Anita Chung and Evelyn Yeh, winners of this year’s Project Soy competition among students at the University of Guelph, have developed a maple syrup knockoff product from a blend of soybean protein and fibre.
Peter Hannam, who started the competition in 1996 when he headed First Line Seeds, says this is one of the few products he’s seen that could be exported to Japan.
Canadians export plenty of edible soybeans to Japan, but the Japanese are far ahead of Canadians in developing food products from soybeans across the entire spectrum of markets – from mass markets to niche markets and exotic products.
But a maple syrup knockoff is distinctly Canadian and likely to appeal to the Japanese who are fond of maple syrup.
Chung and Yeh also note that their product is healthy food, especially for those concerned about heart disease.
The U. S. Food and Drug Administration “has identified soy protein as a functional food due to the high content of protein,” Chung and Yeh write in a brochure that accompanied their entry.
“Soy protein has been authorized to aid in reducing the risk of coronary heart disease by lowering blood cholesterol levels,” they wrote.
In addition to unsaturated fats, carbohydrates, protein and fibre, they pointed to micronutrients such as calcium, iron, niacin, zinc, magnesium, copper, folic acid, essential amino acids and vitamins such as B12 and B6 in their product.
Carolynn Seaton was the winner in the diploma-program section of the competition with drink containers made from soybean stalks and pods.

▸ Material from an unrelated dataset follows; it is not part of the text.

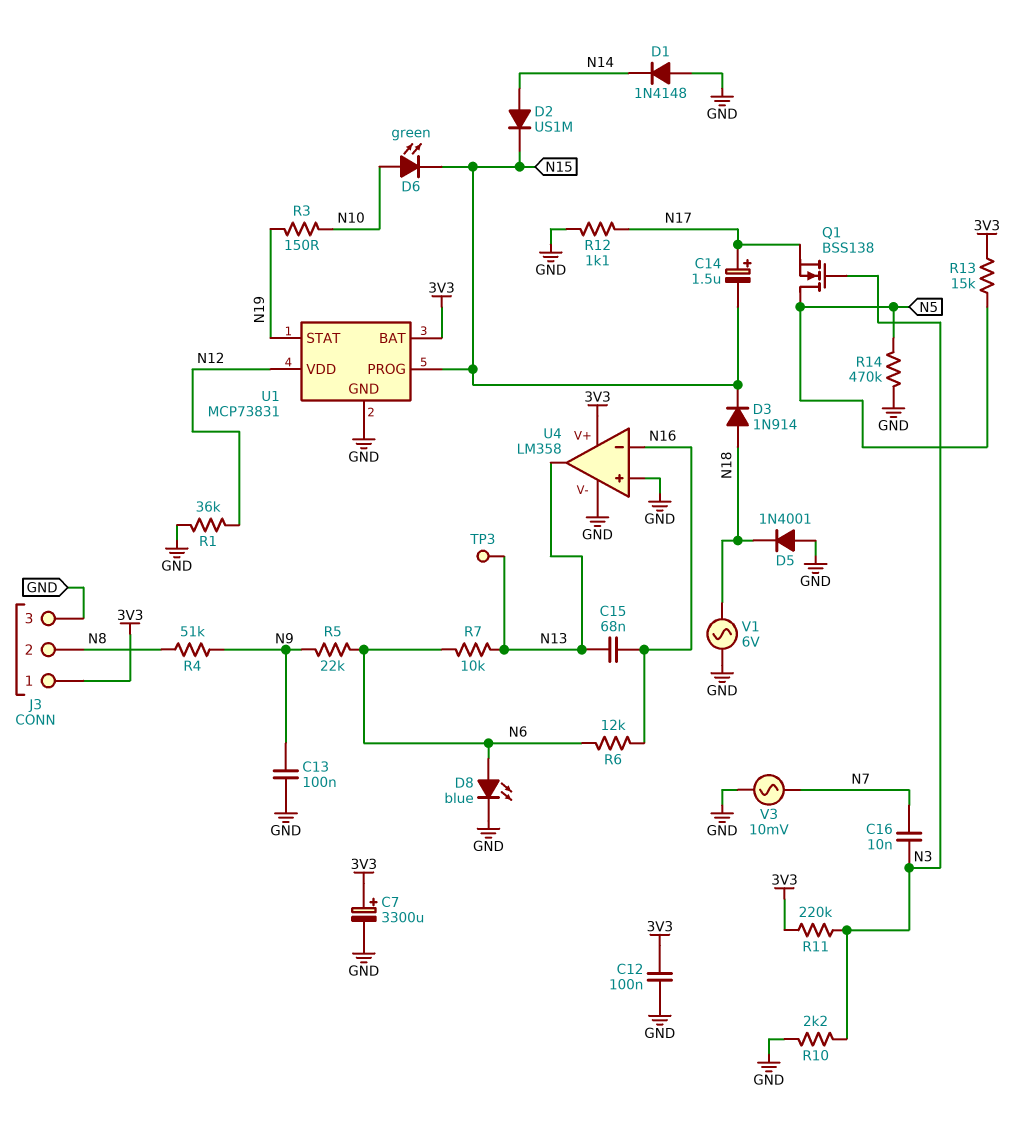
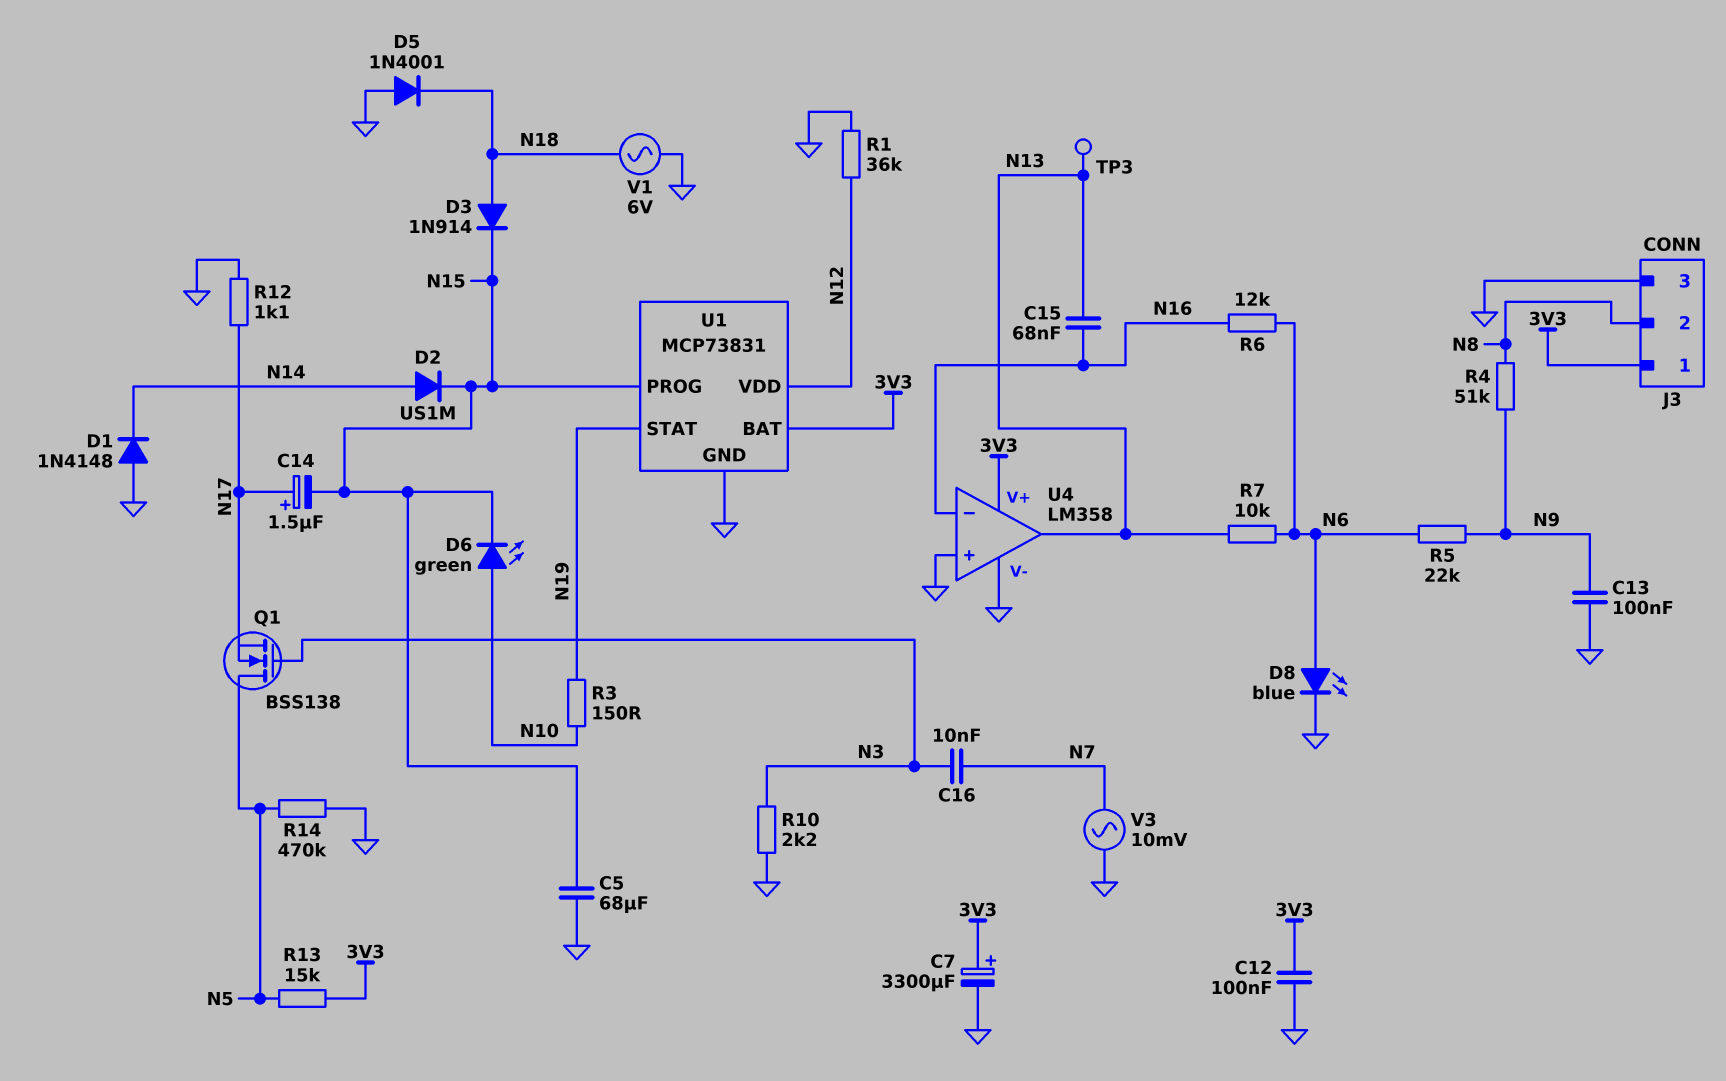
C5: none -> 68uF (GND, N15)
R11: 220k (3V3, N3) -> none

Her display set Tim Hortons roll-up-the-rim coffee cups beside her more environmentally friendly soybean cups.
Hannam was joined by the Ontario Soybean Growers Marketing Board in 1997 as joint sponsors with the University of Guelph. Their competition has given rise to hundreds of products, but so far no smashing market successes.
Hannam said part of the reason is the difficulties in patenting anything related to the food industry.
He said a student who made candles has managed to develop and maintain a niche market for his product and said truffles that were in the competition last year elicited interest from a Quebec-based manufacturer, which has its eye on developing the product for marketing in France.